Direct power spectral density estimation from structure functions without Fourier transforms
Mark A. Bishop, Sean Oughton, Tulasi N. Parashar, Yvette C. Perrott
TL;DR
This work develops and validates a framework to estimate the angle-averaged power spectral density $\mathcal{E}_{D}(k)$ directly from the second-order structure function $\bar{S}_{D}(\ell)$ without Fourier transforms, by introducing the equivalent spectrum $\mathcal{E}_{D}^{S}(k_{e}) = \frac{1}{2b} \ell^{2} \frac{\mathrm{d}\bar{S}_{D}(\ell)}{\mathrm{d}\ell}|_{\ell=b/k_{e}}$ and relating it to the true spectrum via a bias factor $\mathcal{B}$ and a wavenumber mapping $b$. The authors provide analytic results for pure power laws and model spectra with energy-containing scales, plus a general interpretation of $\mathcal{E}_{D}^{S}$ as a non-local filter of $\mathcal{E}_{D}(k)$, explaining why a universal $b$ cannot exist. A practical debiasing strategy using $\mathcal{B}^{\mathrm{pow}}(\beta_{est}, b)$ with a local slope estimate $\beta_{est}$ is proposed, and the method is validated through fractional Brownian motion, solar wind data, interstellar-medium imaging, and 3D turbulence simulations. The approach remains robust in the presence of missing data and can be implemented with smoothing and binning to mitigate numerical noise.
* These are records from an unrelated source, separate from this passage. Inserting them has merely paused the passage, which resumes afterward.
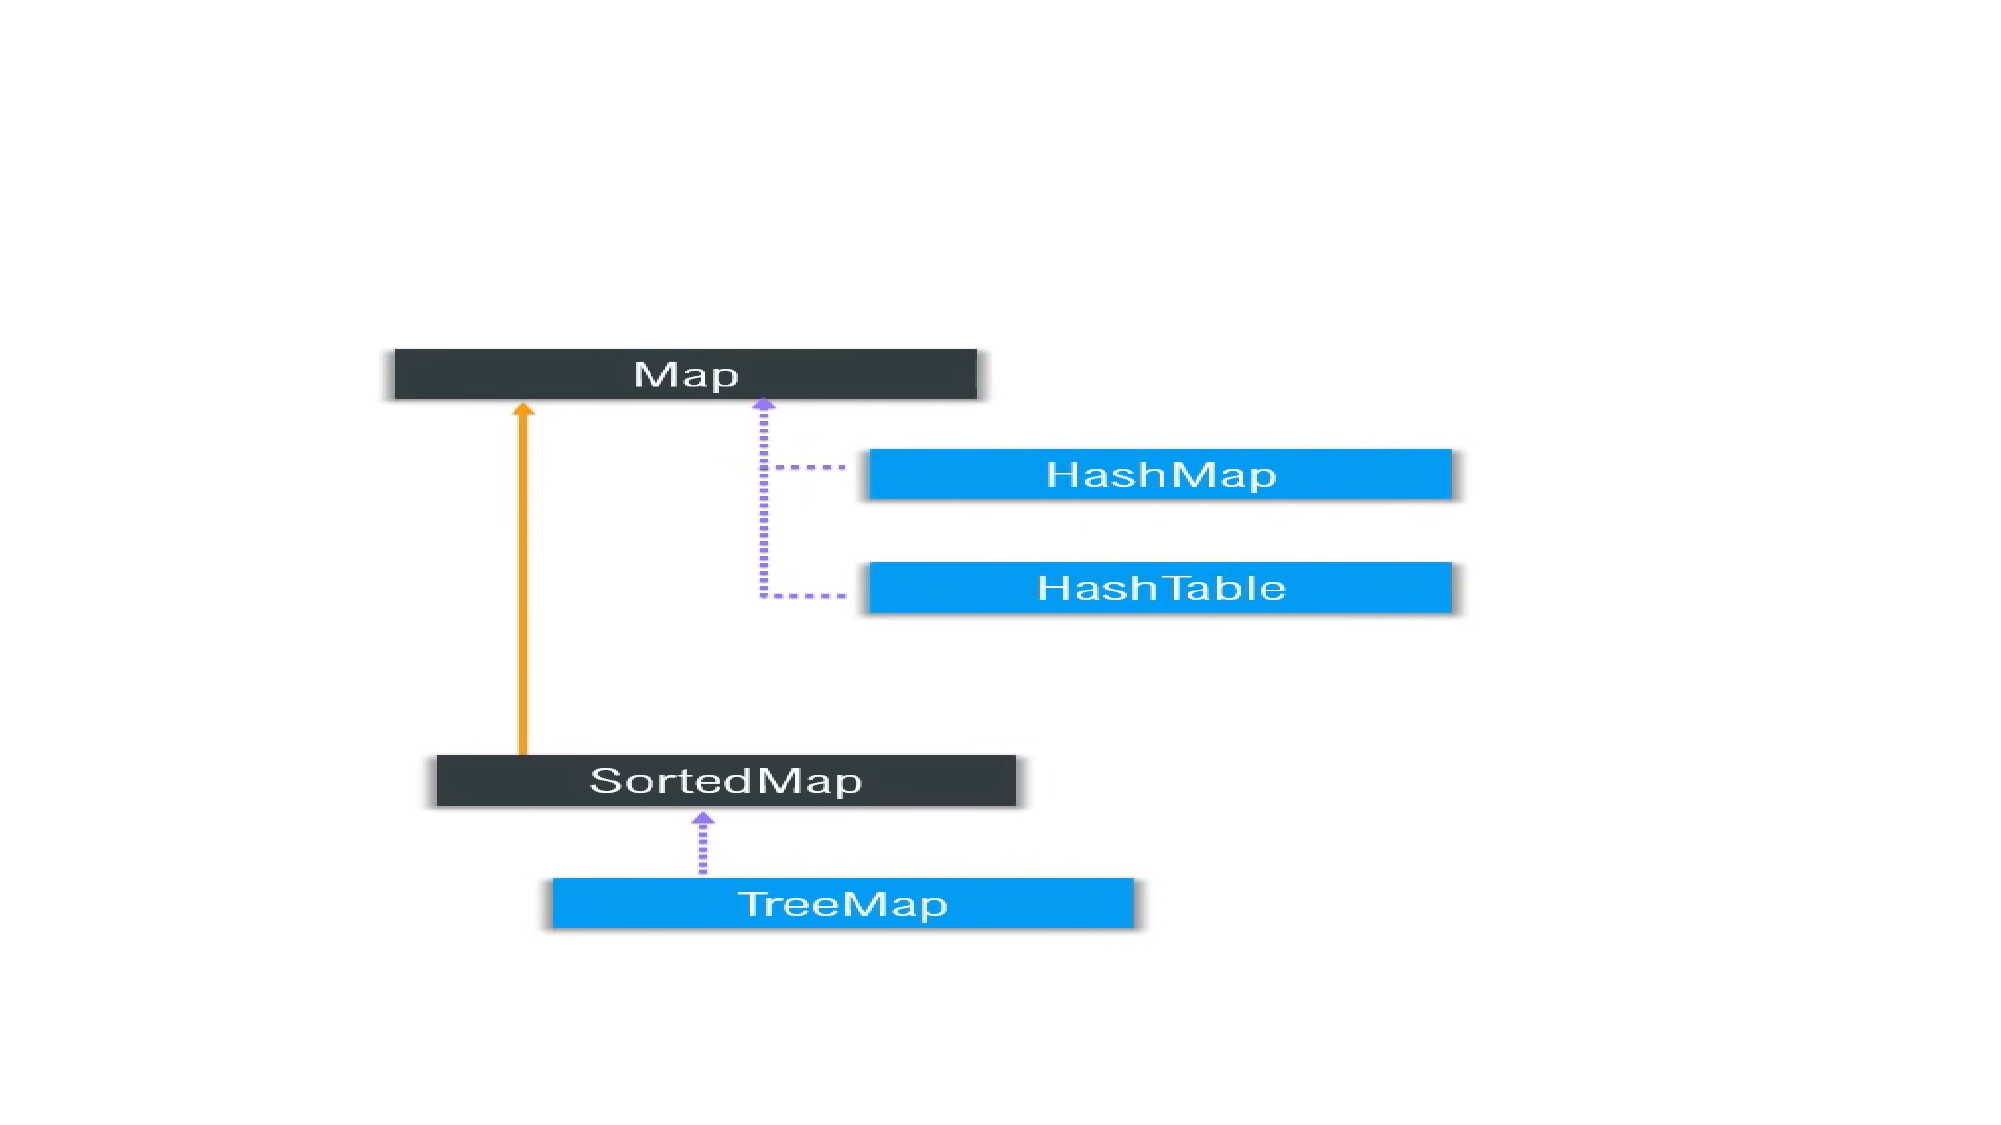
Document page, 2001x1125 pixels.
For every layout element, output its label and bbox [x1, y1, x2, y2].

list [242, 299, 1811, 1014]
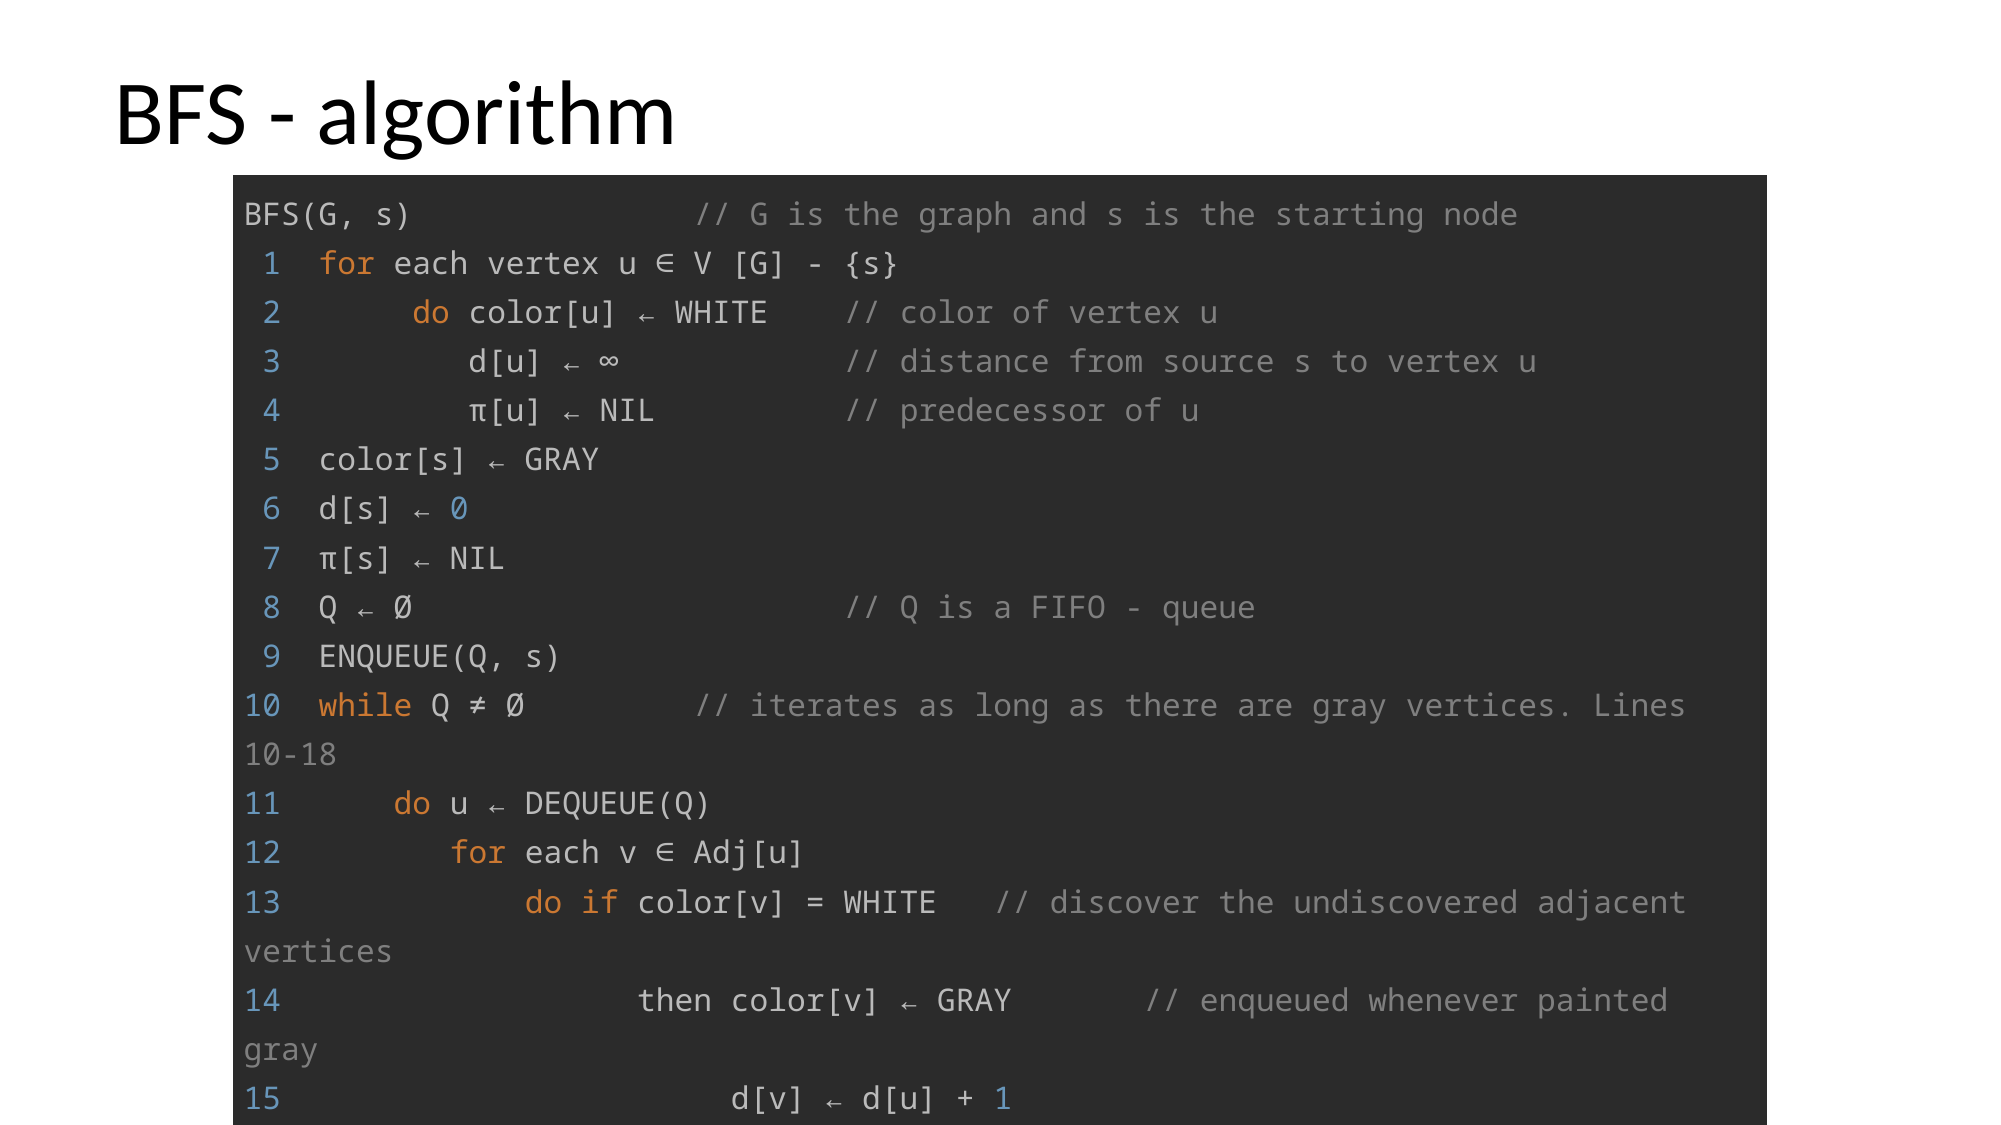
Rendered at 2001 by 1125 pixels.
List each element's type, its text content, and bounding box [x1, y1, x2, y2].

title BFS - algorithm [99, 45, 1900, 175]
table_header BFS(G, s) // G is the graph and s is the starting node 1 for each vertex u ∈ V [G] - {s} 2 do color[u] ← WHITE // color of vertex u 3 d[u] ← ∞ // distance from source s to vertex u 4 π[u] ← NIL // predecessor of u 5 color[s] ← GRAY 6 d[s] ← 0 7 π[s] ← NIL 8 Q ← Ø // Q is a FIFO - queue 9 ENQUEUE(Q, s) 10 while Q ≠ Ø // iterates as long as there are gray vertices. Lines 10-18 11 do u ← DEQUEUE(Q) 12 for each v ∈ Adj[u] 13 do if color[v] = WHITE // discover the undiscovered adjacent vertices 14 then color[v] ← GRAY // enqueued whenever painted gray 15 d[v] ← d[u] + 1 16 π[v] ← u 17 ENQUEUE(Q, v) 18 color[u] ← BLACK // painted black whenever dequeued [233, 175, 1767, 1125]
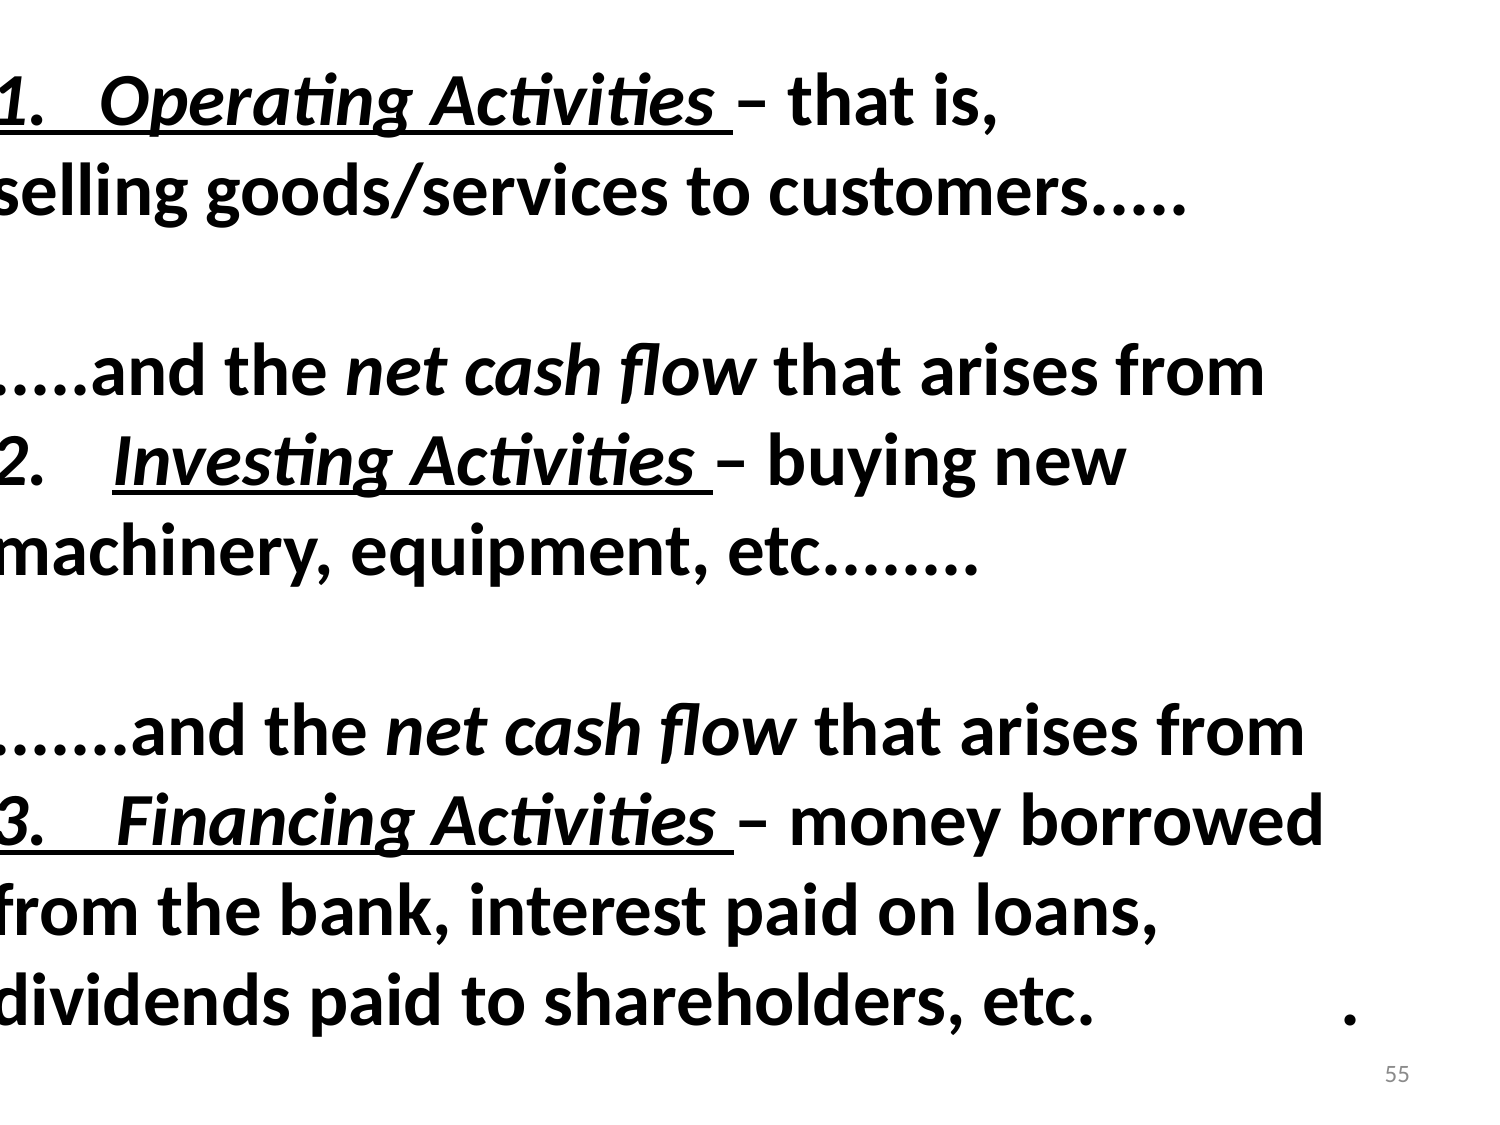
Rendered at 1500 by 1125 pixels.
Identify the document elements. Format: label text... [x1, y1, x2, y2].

slide_number 55 [1074, 1048, 1425, 1103]
text_box 1. Operating Activities – that is, selling goods/services to customers..... .....and the net cash flow that arises from Investing Activities – buying new machinery, equipment, etc........ .......and the net cash flow that arises from 3. Financing Activities – money borrowed from the bank, interest paid on loans, dividends paid to shareholders, etc. . [0, 42, 1497, 1048]
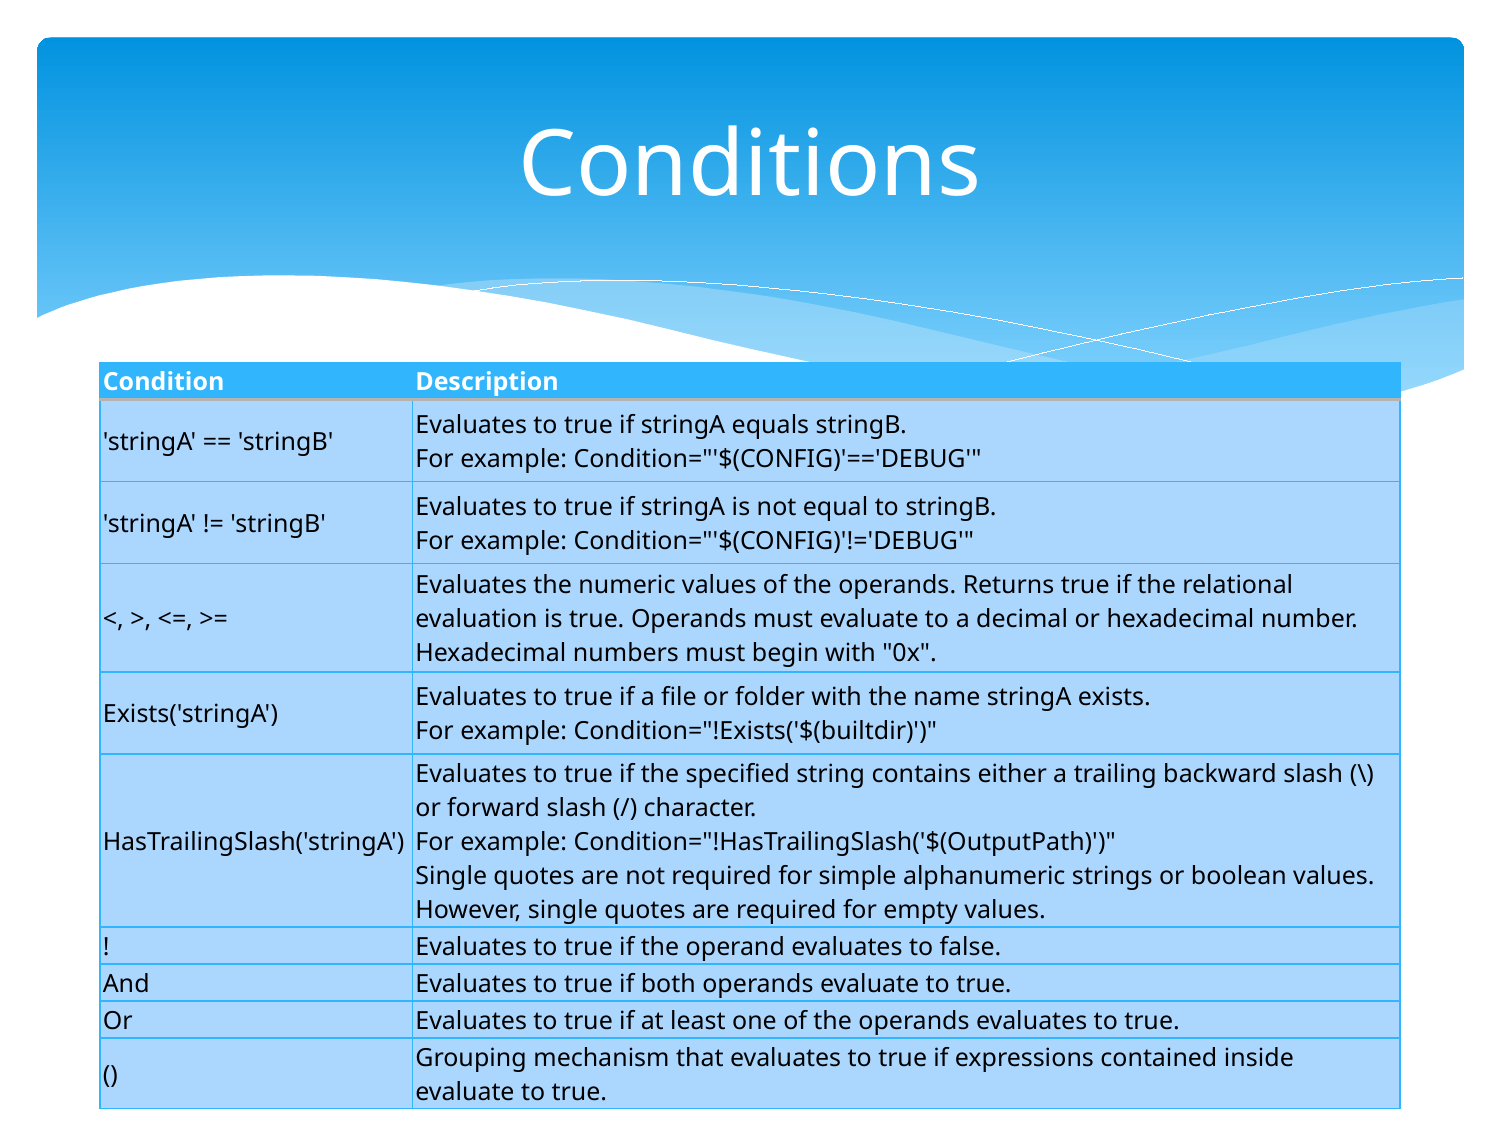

Overall, the paper offers a versatile, real-space alternative to FFT-based PSD estimation that preserves spectral information across inertial and energy-containing ranges and demonstrates practical utility across disciplines.
Abstract
Second-order structure functions and power spectral densities are popular tools in the study of statistical properties across scales, particularly for the analysis of turbulent flows. Although intimately related, analyses primarily use one or the other. We introduce a framework for estimating the power spectrum using the second-order structure function without applying Fourier transforms -- enabling one to take advantage of the real-space structure function calculations. We validate and showcase this method, comparing it to classical Fourier power spectrum estimates determined from analytical calculations, fractional Brownian motion, turbulence simulations, and space-physics and astrophysical observations of turbulence. We show that this method is able to robustly obtain the expected power law behaviour where we use turbulence ranges as test-cases.